Class TextAnalyzerProperties


  • public final class TextAnalyzerProperties
    extends Object
    Author:
    Michele Rastelli
    • Constructor Detail

      • TextAnalyzerProperties

        public TextAnalyzerProperties()
    • Method Detail

      • getLocale

        public String getLocale()
        Returns:
        a locale in the format `language[_COUNTRY][.encoding][@variant]` (square brackets denote optional parts), e.g. `de.utf-8` or `en_US.utf-8`. Only UTF-8 encoding is meaningful in ArangoDB.
        See Also:
        Supported Languages
      • setLocale

        public void setLocale​(String locale)
      • isAccent

        public boolean isAccent()
        Returns:
        true to preserve accented characters (default) false to convert accented characters to their base characters
      • setAccent

        public void setAccent​(boolean accent)
      • isStemming

        public boolean isStemming()
        Returns:
        true to apply stemming on returned words (default) false to leave the tokenized words as-is
      • setStemming

        public void setStemming​(boolean stemming)
      • getEdgeNgram

        public EdgeNgram getEdgeNgram()
        Returns:
        if present, then edge n-grams are generated for each token (word). That is, the start of the n-gram is anchored to the beginning of the token, whereas the ngram Analyzer would produce all possible substrings from a single input token (within the defined length restrictions). Edge n-grams can be used to cover word-based auto-completion queries with an index, for which you should set the following other options: - accent: false - case: SearchAnalyzerCase.lower - stemming: false
      • setEdgeNgram

        public void setEdgeNgram​(EdgeNgram edgeNgram)
      • getStopwords

        public List<String> getStopwords()
        Returns:
        an array of strings with words to omit from result. Default: load words from stopwordsPath. To disable stop-word filtering provide an empty array []. If both stopwords and stopwordsPath are provided then both word sources are combined.
      • setStopwords

        public void setStopwords​(List<String> stopwords)
      • getStopwordsPath

        public String getStopwordsPath()
        Returns:
        path with a language sub-directory (e.g. en for a locale en_US.utf-8) containing files with words to omit. Each word has to be on a separate line. Everything after the first whitespace character on a line will be ignored and can be used for comments. The files can be named arbitrarily and have any file extension (or none).
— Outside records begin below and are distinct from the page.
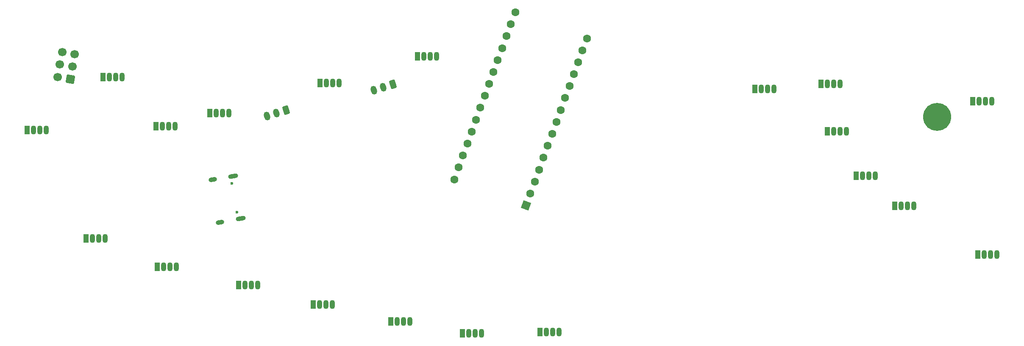
<source format=gbr>
%TF.GenerationSoftware,KiCad,Pcbnew,9.0.6*%
%TF.CreationDate,2025-11-25T23:45:01-06:00*%
%TF.ProjectId,1745LightUpBoard,31373435-4c69-4676-9874-5570426f6172,rev?*%
%TF.SameCoordinates,Original*%
%TF.FileFunction,Soldermask,Bot*%
%TF.FilePolarity,Negative*%
%FSLAX46Y46*%
G04 Gerber Fmt 4.6, Leading zero omitted, Abs format (unit mm)*
G04 Created by KiCad (PCBNEW 9.0.6) date 2025-11-25 23:45:01*
%MOMM*%
%LPD*%
G01*
G04 APERTURE LIST*
G04 Aperture macros list*
%AMRoundRect*
0 Rectangle with rounded corners*
0 $1 Rounding radius*
0 $2 $3 $4 $5 $6 $7 $8 $9 X,Y pos of 4 corners*
0 Add a 4 corners polygon primitive as box body*
4,1,4,$2,$3,$4,$5,$6,$7,$8,$9,$2,$3,0*
0 Add four circle primitives for the rounded corners*
1,1,$1+$1,$2,$3*
1,1,$1+$1,$4,$5*
1,1,$1+$1,$6,$7*
1,1,$1+$1,$8,$9*
0 Add four rect primitives between the rounded corners*
20,1,$1+$1,$2,$3,$4,$5,0*
20,1,$1+$1,$4,$5,$6,$7,0*
20,1,$1+$1,$6,$7,$8,$9,0*
20,1,$1+$1,$8,$9,$2,$3,0*%
%AMHorizOval*
0 Thick line with rounded ends*
0 $1 width*
0 $2 $3 position (X,Y) of the first rounded end (center of the circle)*
0 $4 $5 position (X,Y) of the second rounded end (center of the circle)*
0 Add line between two ends*
20,1,$1,$2,$3,$4,$5,0*
0 Add two circle primitives to create the rounded ends*
1,1,$1,$2,$3*
1,1,$1,$4,$5*%
%AMRotRect*
0 Rectangle, with rotation*
0 The origin of the aperture is its center*
0 $1 length*
0 $2 width*
0 $3 Rotation angle, in degrees counterclockwise*
0 Add horizontal line*
21,1,$1,$2,0,0,$3*%
G04 Aperture macros list end*
%ADD10C,5.600000*%
%ADD11R,1.070000X1.800000*%
%ADD12O,1.070000X1.800000*%
%ADD13RotRect,1.600000X1.600000X160.000000*%
%ADD14HorizOval,1.600000X0.000000X0.000000X0.000000X0.000000X0*%
%ADD15RoundRect,0.250000X0.151974X0.700021X-0.517439X0.495360X-0.151974X-0.700021X0.517439X-0.495360X0*%
%ADD16HorizOval,1.200000X-0.080402X0.262984X0.080402X-0.262984X0*%
%ADD17RoundRect,0.250000X0.695074X0.486696X-0.486696X0.695074X-0.695074X-0.486696X0.486696X-0.695074X0*%
%ADD18C,1.700000*%
%ADD19C,0.600000*%
%ADD20HorizOval,0.900000X0.541644X0.095506X-0.541644X-0.095506X0*%
%ADD21HorizOval,0.900000X0.393923X0.069459X-0.393923X-0.069459X0*%
G04 APERTURE END LIST*
D10*
%TO.C,REF\u002A\u002A*%
X232980000Y-70540000D03*
%TD*%
D11*
%TO.C,D15*%
X66330000Y-62600000D03*
D12*
X67600000Y-62600000D03*
X68870000Y-62600000D03*
X70140000Y-62600000D03*
%TD*%
D11*
%TO.C,D7*%
X51190000Y-73150000D03*
D12*
X52460000Y-73150000D03*
X53730000Y-73150000D03*
X55000000Y-73150000D03*
%TD*%
D11*
%TO.C,D8*%
X153685000Y-113550000D03*
D12*
X154955000Y-113550000D03*
X156225000Y-113550000D03*
X157495000Y-113550000D03*
%TD*%
D11*
%TO.C,D13*%
X77180000Y-100520000D03*
D12*
X78450000Y-100520000D03*
X79720000Y-100520000D03*
X80990000Y-100520000D03*
%TD*%
D13*
%TO.C,A1*%
X150855577Y-88253918D03*
D14*
X151724308Y-85867099D03*
X152593040Y-83480278D03*
X153461770Y-81093459D03*
X154330501Y-78706640D03*
X155199233Y-76319822D03*
X156067964Y-73933002D03*
X156936696Y-71546184D03*
X157805426Y-69159365D03*
X158674158Y-66772545D03*
X159542889Y-64385724D03*
X160411620Y-61998906D03*
X161280349Y-59612087D03*
X162149082Y-57225267D03*
X163017813Y-54838447D03*
X148696898Y-49626061D03*
X147828166Y-52012882D03*
X146959436Y-54399699D03*
X146090705Y-56786520D03*
X145221975Y-59173339D03*
X144353241Y-61560158D03*
X143484511Y-63946977D03*
X142615779Y-66333798D03*
X141747049Y-68720615D03*
X140878317Y-71107433D03*
X140009587Y-73494254D03*
X139140855Y-75881073D03*
X138272125Y-78267892D03*
X137403392Y-80654711D03*
X136534661Y-83041531D03*
%TD*%
D11*
%TO.C,D26*%
X240105000Y-67410000D03*
D12*
X241375000Y-67410000D03*
X242645000Y-67410000D03*
X243915000Y-67410000D03*
%TD*%
D11*
%TO.C,D22*%
X241120000Y-98090000D03*
D12*
X242390000Y-98090000D03*
X243660000Y-98090000D03*
X244930000Y-98090000D03*
%TD*%
D11*
%TO.C,D23*%
X216850000Y-82340000D03*
D12*
X218120000Y-82340000D03*
X219390000Y-82340000D03*
X220660000Y-82340000D03*
%TD*%
D11*
%TO.C,D20*%
X196550000Y-64980000D03*
D12*
X197820000Y-64980000D03*
X199090000Y-64980000D03*
X200360000Y-64980000D03*
%TD*%
D11*
%TO.C,D25*%
X209770000Y-63950000D03*
D12*
X211040000Y-63950000D03*
X212310000Y-63950000D03*
X213580000Y-63950000D03*
%TD*%
D11*
%TO.C,D21*%
X224535000Y-88300000D03*
D12*
X225805000Y-88300000D03*
X227075000Y-88300000D03*
X228345000Y-88300000D03*
%TD*%
D11*
%TO.C,D11*%
X108325000Y-108010000D03*
D12*
X109595000Y-108010000D03*
X110865000Y-108010000D03*
X112135000Y-108010000D03*
%TD*%
D15*
%TO.C,J3*%
X102938920Y-69228203D03*
D16*
X101026310Y-69812945D03*
X99113701Y-70397689D03*
%TD*%
D11*
%TO.C,D16*%
X76900000Y-72380000D03*
D12*
X78170000Y-72380000D03*
X79440000Y-72380000D03*
X80710000Y-72380000D03*
%TD*%
D11*
%TO.C,D18*%
X109705000Y-63750000D03*
D12*
X110975000Y-63750000D03*
X112245000Y-63750000D03*
X113515000Y-63750000D03*
%TD*%
D11*
%TO.C,D12*%
X93480000Y-104190000D03*
D12*
X94750000Y-104190000D03*
X96020000Y-104190000D03*
X97290000Y-104190000D03*
%TD*%
D17*
%TO.C,J1*%
X59818646Y-63005559D03*
D18*
X57317234Y-62564492D03*
X60259713Y-60504147D03*
X57758302Y-60063081D03*
X60700778Y-58002735D03*
X58199368Y-57561667D03*
%TD*%
D11*
%TO.C,D10*%
X123875000Y-111430000D03*
D12*
X125145000Y-111430000D03*
X126415000Y-111430000D03*
X127685000Y-111430000D03*
%TD*%
D11*
%TO.C,D14*%
X62955000Y-94820000D03*
D12*
X64225000Y-94820000D03*
X65495000Y-94820000D03*
X66765000Y-94820000D03*
%TD*%
D15*
%TO.C,J4*%
X124277335Y-64008206D03*
D16*
X122364725Y-64592948D03*
X120452115Y-65177693D03*
%TD*%
D11*
%TO.C,D24*%
X211020000Y-73460000D03*
D12*
X212290000Y-73460000D03*
X213560000Y-73460000D03*
X214830000Y-73460000D03*
%TD*%
D11*
%TO.C,D19*%
X129170000Y-58400000D03*
D12*
X130440000Y-58400000D03*
X131710000Y-58400000D03*
X132980000Y-58400000D03*
%TD*%
D11*
%TO.C,D9*%
X138120000Y-113800000D03*
D12*
X139390000Y-113800000D03*
X140660000Y-113800000D03*
X141930000Y-113800000D03*
%TD*%
D11*
%TO.C,D17*%
X87735000Y-69760000D03*
D12*
X89005000Y-69760000D03*
X90275000Y-69760000D03*
X91545000Y-69760000D03*
%TD*%
D19*
%TO.C,J2*%
X92130000Y-83870000D03*
X93133685Y-89562189D03*
D20*
X92354391Y-82378374D03*
D21*
X88247743Y-83102486D03*
D20*
X93854711Y-90887113D03*
D21*
X89748063Y-91611225D03*
%TD*%
M02*

</source>
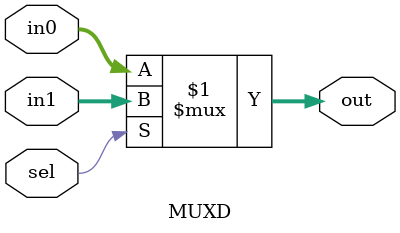
<source format=v>
module MUXD(out, in0, in1, sel);

input sel;
input [31:0]in0, in1;
output [31:0]out;

assign out = sel ? in1 : in0;

endmodule
</source>
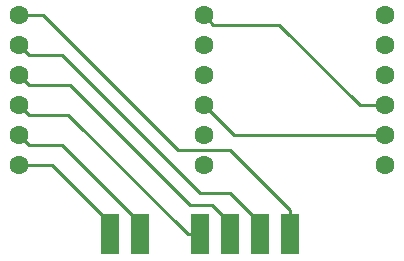
<source format=gbr>
G04 #@! TF.GenerationSoftware,KiCad,Pcbnew,5.0.2+dfsg1-1~bpo9+1*
G04 #@! TF.CreationDate,2019-05-22T19:19:29+01:00*
G04 #@! TF.ProjectId,arduboy_flashcart,61726475-626f-4795-9f66-6c6173686361,rev?*
G04 #@! TF.SameCoordinates,Original*
G04 #@! TF.FileFunction,Copper,L2,Bot*
G04 #@! TF.FilePolarity,Positive*
%FSLAX46Y46*%
G04 Gerber Fmt 4.6, Leading zero omitted, Abs format (unit mm)*
G04 Created by KiCad (PCBNEW 5.0.2+dfsg1-1~bpo9+1) date Wed 22 May 2019 19:19:29 BST*
%MOMM*%
%LPD*%
G01*
G04 APERTURE LIST*
G04 #@! TA.AperFunction,ComponentPad*
%ADD10C,1.600000*%
G04 #@! TD*
G04 #@! TA.AperFunction,SMDPad,CuDef*
%ADD11R,1.600000X3.500000*%
G04 #@! TD*
G04 #@! TA.AperFunction,Conductor*
%ADD12C,0.250000*%
G04 #@! TD*
G04 APERTURE END LIST*
D10*
G04 #@! TO.P,U1,3*
G04 #@! TO.N,Net-(U1-Pad3)*
X132613400Y-51714400D03*
G04 #@! TO.P,U1,4*
G04 #@! TO.N,Net-(U1-Pad4)*
X132613400Y-49174400D03*
G04 #@! TO.P,U1,5*
G04 #@! TO.N,Net-(U1-Pad5)*
X132613400Y-46634400D03*
G04 #@! TO.P,U1,6*
G04 #@! TO.N,Net-(U1-Pad6)*
X132613400Y-44094400D03*
G04 #@! TO.P,U1,2*
G04 #@! TO.N,Net-(U1-Pad2)*
X132613400Y-54254400D03*
G04 #@! TO.P,U1,1*
G04 #@! TO.N,Net-(U1-Pad1)*
X132613400Y-56794400D03*
G04 #@! TD*
G04 #@! TO.P,U2,4*
G04 #@! TO.N,Net-(U2-Pad4)*
X101625400Y-49174400D03*
G04 #@! TO.P,U2,3*
G04 #@! TO.N,Net-(U2-Pad3)*
X101625400Y-51714400D03*
G04 #@! TO.P,U2,10*
G04 #@! TO.N,Net-(U1-Pad5)*
X117271800Y-49174400D03*
G04 #@! TO.P,U2,9*
G04 #@! TO.N,Net-(U1-Pad2)*
X117271800Y-51714400D03*
G04 #@! TO.P,U2,5*
G04 #@! TO.N,Net-(U2-Pad5)*
X101625400Y-46634400D03*
G04 #@! TO.P,U2,6*
G04 #@! TO.N,Net-(U2-Pad6)*
X101625400Y-44094400D03*
G04 #@! TO.P,U2,2*
G04 #@! TO.N,Net-(U2-Pad2)*
X101625400Y-54254400D03*
G04 #@! TO.P,U2,1*
G04 #@! TO.N,Net-(U2-Pad1)*
X101625400Y-56794400D03*
G04 #@! TO.P,U2,11*
G04 #@! TO.N,Net-(U1-Pad6)*
X117271800Y-46634400D03*
G04 #@! TO.P,U2,12*
G04 #@! TO.N,Net-(U1-Pad3)*
X117271800Y-44094400D03*
G04 #@! TO.P,U2,8*
G04 #@! TO.N,Net-(U1-Pad4)*
X117271800Y-54254400D03*
G04 #@! TO.P,U2,7*
G04 #@! TO.N,Net-(U1-Pad1)*
X117271800Y-56794400D03*
G04 #@! TD*
D11*
G04 #@! TO.P,U3,3*
G04 #@! TO.N,Net-(U2-Pad3)*
X116941600Y-62611000D03*
G04 #@! TO.P,U3,4*
G04 #@! TO.N,Net-(U2-Pad4)*
X119481600Y-62611000D03*
G04 #@! TO.P,U3,5*
G04 #@! TO.N,Net-(U2-Pad5)*
X122021600Y-62611000D03*
G04 #@! TO.P,U3,6*
G04 #@! TO.N,Net-(U2-Pad6)*
X124561600Y-62611000D03*
G04 #@! TO.P,U3,1*
G04 #@! TO.N,Net-(U2-Pad1)*
X109321600Y-62611000D03*
G04 #@! TO.P,U3,2*
G04 #@! TO.N,Net-(U2-Pad2)*
X111861600Y-62611000D03*
G04 #@! TD*
D12*
G04 #@! TO.N,Net-(U1-Pad3)*
X118071799Y-44894399D02*
X123634399Y-44894399D01*
X117271800Y-44094400D02*
X118071799Y-44894399D01*
X130454400Y-51714400D02*
X132613400Y-51714400D01*
X123634399Y-44894399D02*
X130454400Y-51714400D01*
G04 #@! TO.N,Net-(U1-Pad2)*
X119811800Y-54254400D02*
X132613400Y-54254400D01*
X117271800Y-51714400D02*
X119811800Y-54254400D01*
G04 #@! TO.N,Net-(U2-Pad4)*
X102425399Y-49974399D02*
X105955999Y-49974399D01*
X101625400Y-49174400D02*
X102425399Y-49974399D01*
X105955999Y-49974399D02*
X116128800Y-60147200D01*
X119481600Y-61661000D02*
X119481600Y-62611000D01*
X117967800Y-60147200D02*
X119481600Y-61661000D01*
X116128800Y-60147200D02*
X117967800Y-60147200D01*
G04 #@! TO.N,Net-(U2-Pad3)*
X115891600Y-62611000D02*
X116941600Y-62611000D01*
X102425399Y-52514399D02*
X105794999Y-52514399D01*
X105794999Y-52514399D02*
X115891600Y-62611000D01*
X101625400Y-51714400D02*
X102425399Y-52514399D01*
G04 #@! TO.N,Net-(U2-Pad5)*
X102425399Y-47434399D02*
X105270199Y-47434399D01*
X101625400Y-46634400D02*
X102425399Y-47434399D01*
X105270199Y-47434399D02*
X116941600Y-59105800D01*
X122021600Y-61661000D02*
X122021600Y-62611000D01*
X119466400Y-59105800D02*
X122021600Y-61661000D01*
X116941600Y-59105800D02*
X119466400Y-59105800D01*
G04 #@! TO.N,Net-(U2-Pad6)*
X124561600Y-60611000D02*
X119475000Y-55524400D01*
X124561600Y-62611000D02*
X124561600Y-60611000D01*
X119475000Y-55524400D02*
X115087400Y-55524400D01*
X103657400Y-44094400D02*
X101625400Y-44094400D01*
X115087400Y-55524400D02*
X103657400Y-44094400D01*
G04 #@! TO.N,Net-(U2-Pad2)*
X105254999Y-55054399D02*
X111861600Y-61661000D01*
X102425399Y-55054399D02*
X105254999Y-55054399D01*
X111861600Y-61661000D02*
X111861600Y-62611000D01*
X101625400Y-54254400D02*
X102425399Y-55054399D01*
G04 #@! TO.N,Net-(U2-Pad1)*
X109321600Y-61661000D02*
X109321600Y-62611000D01*
X104455000Y-56794400D02*
X109321600Y-61661000D01*
X101625400Y-56794400D02*
X104455000Y-56794400D01*
G04 #@! TD*
M02*

</source>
        Default: if no path is provided then the value of the environment variable IRESEARCH_TEXT_STOPWORD_PATH is used to determine the path, or if it is undefined then the current working directory is assumed. If the stopwords attribute is provided then no stop-words are loaded from files, unless an explicit stopwordsPath is also provided.

        Note that if the stopwordsPath can not be accessed, is missing language sub-directories or has no files for a language required by an Analyzer, then the creation of a new Analyzer is refused. If such an issue is discovered for an existing Analyzer during startup then the server will abort with a fatal error.

      • setStopwordsPath

        public void setStopwordsPath​(String stopwordsPath)
      • hashCode

        public int hashCode()
        Overrides:
        hashCode in class Object